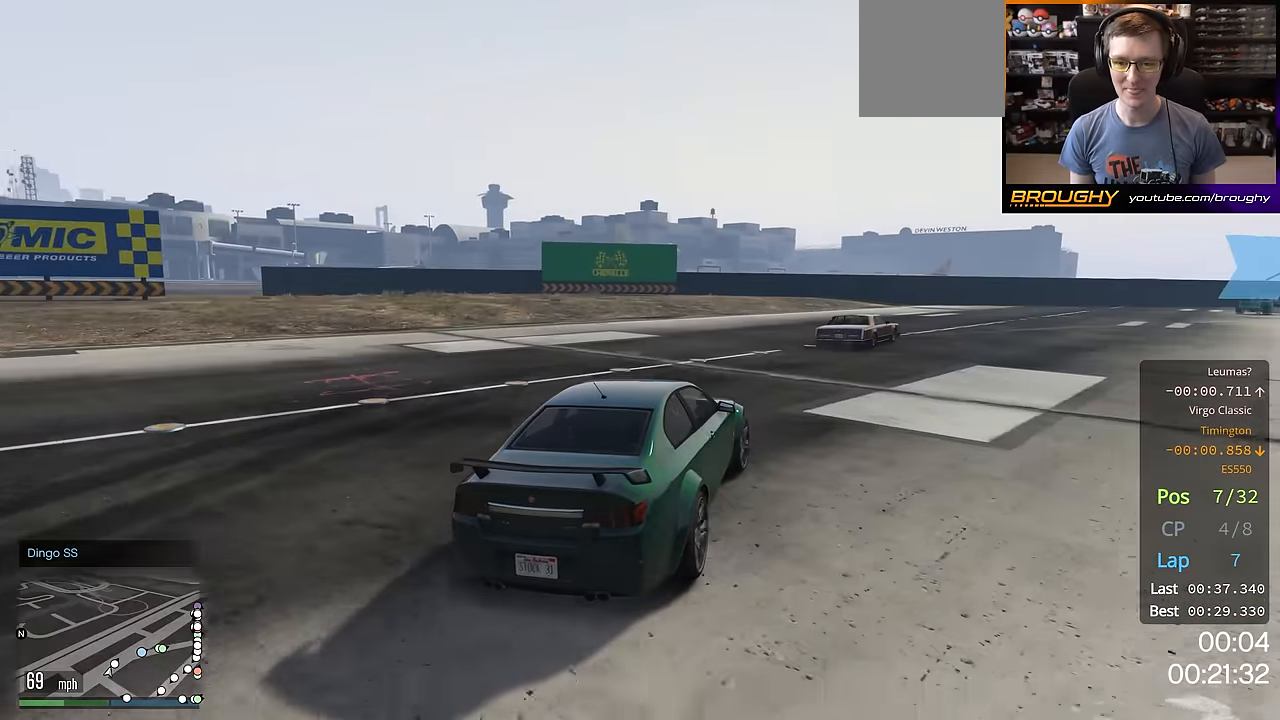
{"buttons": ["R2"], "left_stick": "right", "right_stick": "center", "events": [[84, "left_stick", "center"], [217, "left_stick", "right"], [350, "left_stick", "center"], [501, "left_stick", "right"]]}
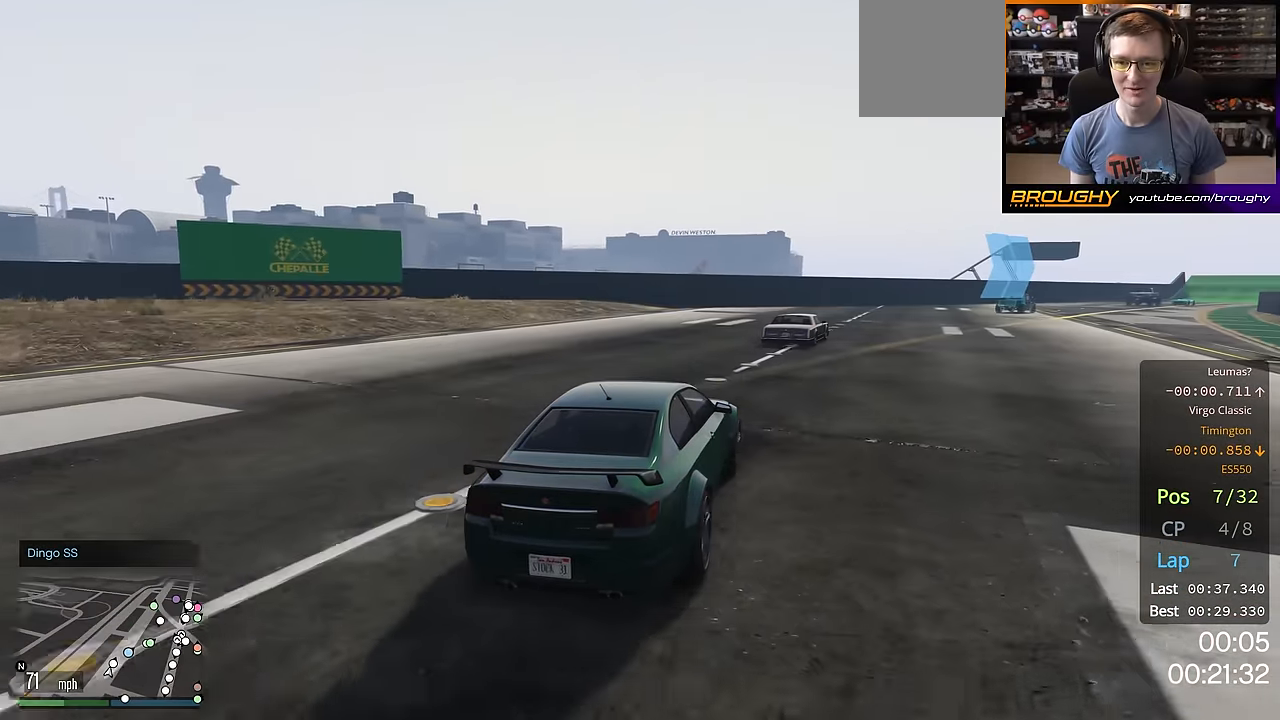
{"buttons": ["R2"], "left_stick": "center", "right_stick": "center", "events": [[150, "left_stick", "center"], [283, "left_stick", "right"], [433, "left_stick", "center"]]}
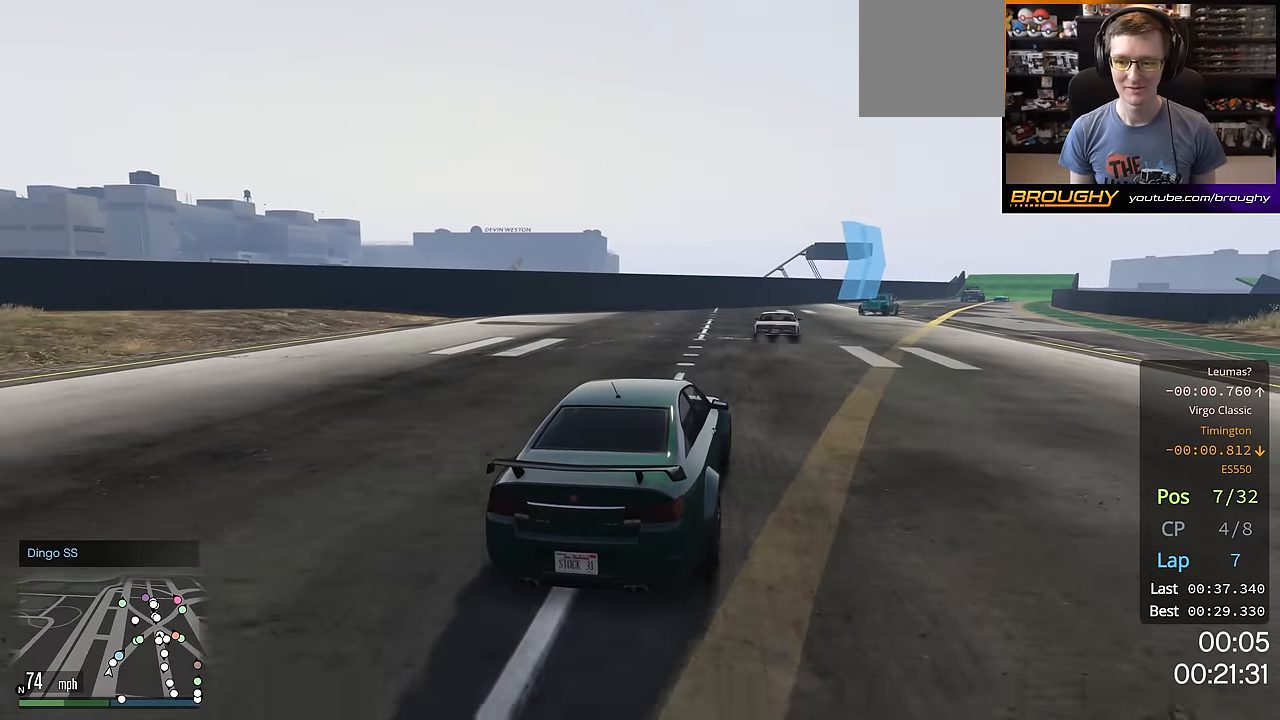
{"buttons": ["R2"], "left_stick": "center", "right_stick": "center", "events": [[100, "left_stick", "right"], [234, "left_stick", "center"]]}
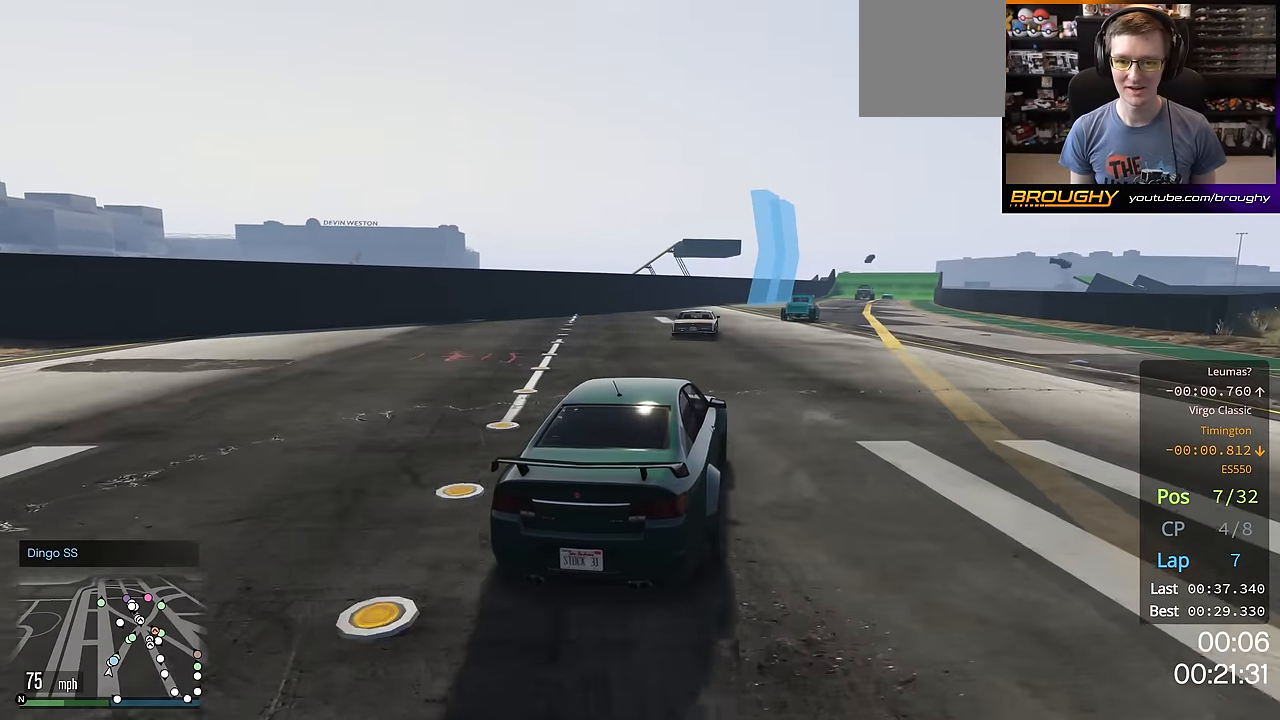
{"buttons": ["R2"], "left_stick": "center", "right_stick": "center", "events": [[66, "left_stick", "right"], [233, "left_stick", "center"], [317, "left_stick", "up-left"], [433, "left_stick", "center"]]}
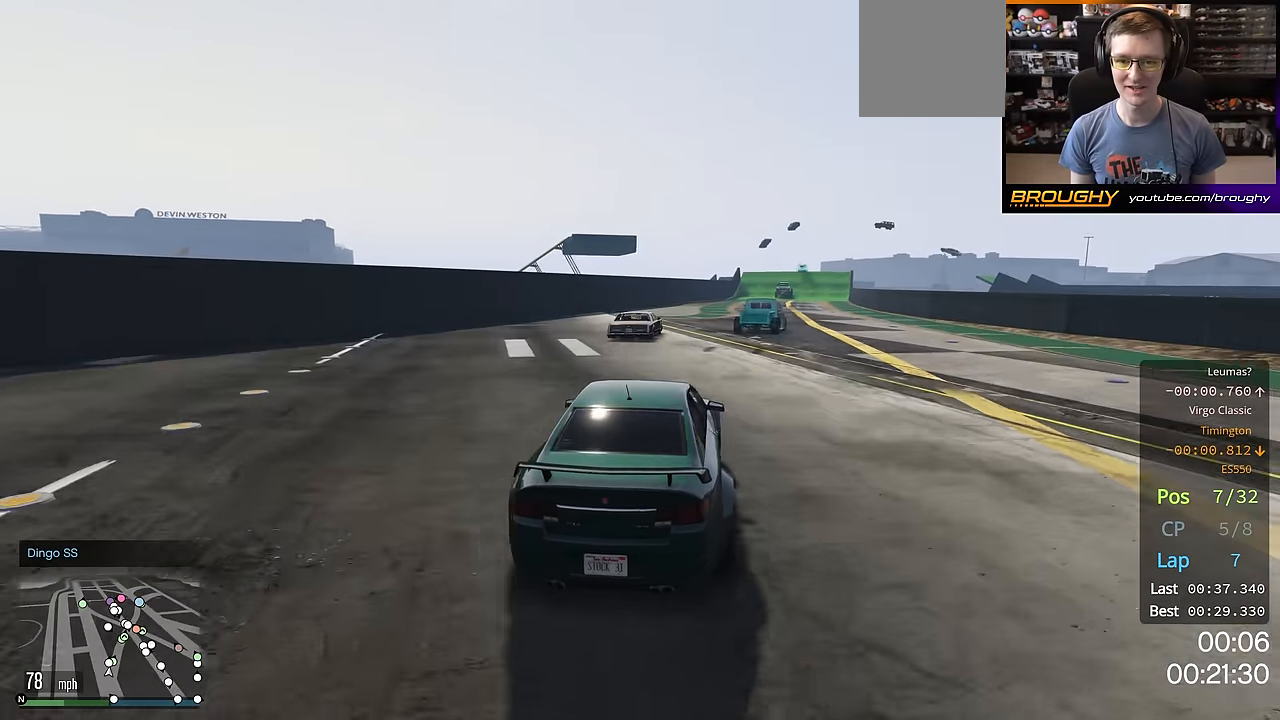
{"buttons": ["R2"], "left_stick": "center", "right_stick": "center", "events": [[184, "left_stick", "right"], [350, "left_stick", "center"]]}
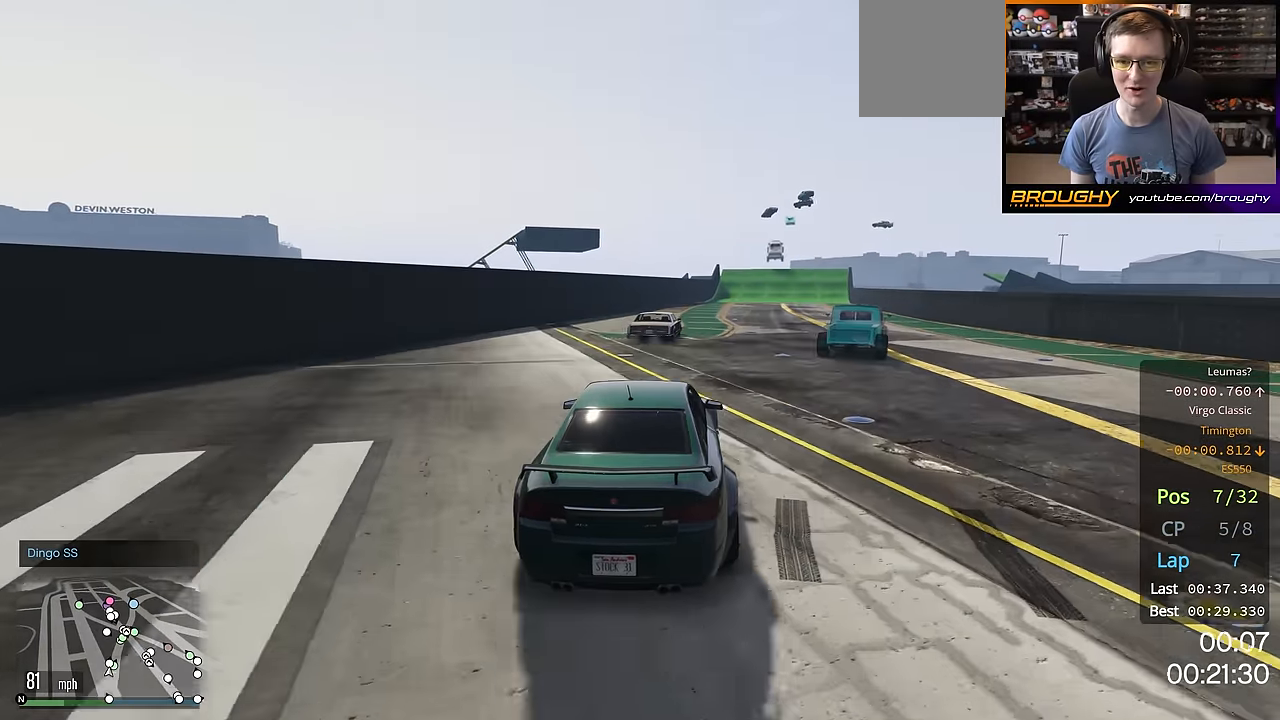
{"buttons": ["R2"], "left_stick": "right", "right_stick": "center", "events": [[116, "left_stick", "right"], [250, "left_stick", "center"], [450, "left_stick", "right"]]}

------------------------------------

■ Work instruction
Using the records above, output their complete text exactly, minus any images.

■ Result for this task
{"buttons": ["R2"], "left_stick": "right", "right_stick": "center", "events": [[84, "left_stick", "center"], [217, "left_stick", "right"], [350, "left_stick", "center"], [501, "left_stick", "right"]]}
{"buttons": ["R2"], "left_stick": "center", "right_stick": "center", "events": [[150, "left_stick", "center"], [283, "left_stick", "right"], [433, "left_stick", "center"]]}
{"buttons": ["R2"], "left_stick": "center", "right_stick": "center", "events": [[100, "left_stick", "right"], [234, "left_stick", "center"]]}
{"buttons": ["R2"], "left_stick": "center", "right_stick": "center", "events": [[66, "left_stick", "right"], [233, "left_stick", "center"], [317, "left_stick", "up-left"], [433, "left_stick", "center"]]}
{"buttons": ["R2"], "left_stick": "center", "right_stick": "center", "events": [[184, "left_stick", "right"], [350, "left_stick", "center"]]}
{"buttons": ["R2"], "left_stick": "right", "right_stick": "center", "events": [[116, "left_stick", "right"], [250, "left_stick", "center"], [450, "left_stick", "right"]]}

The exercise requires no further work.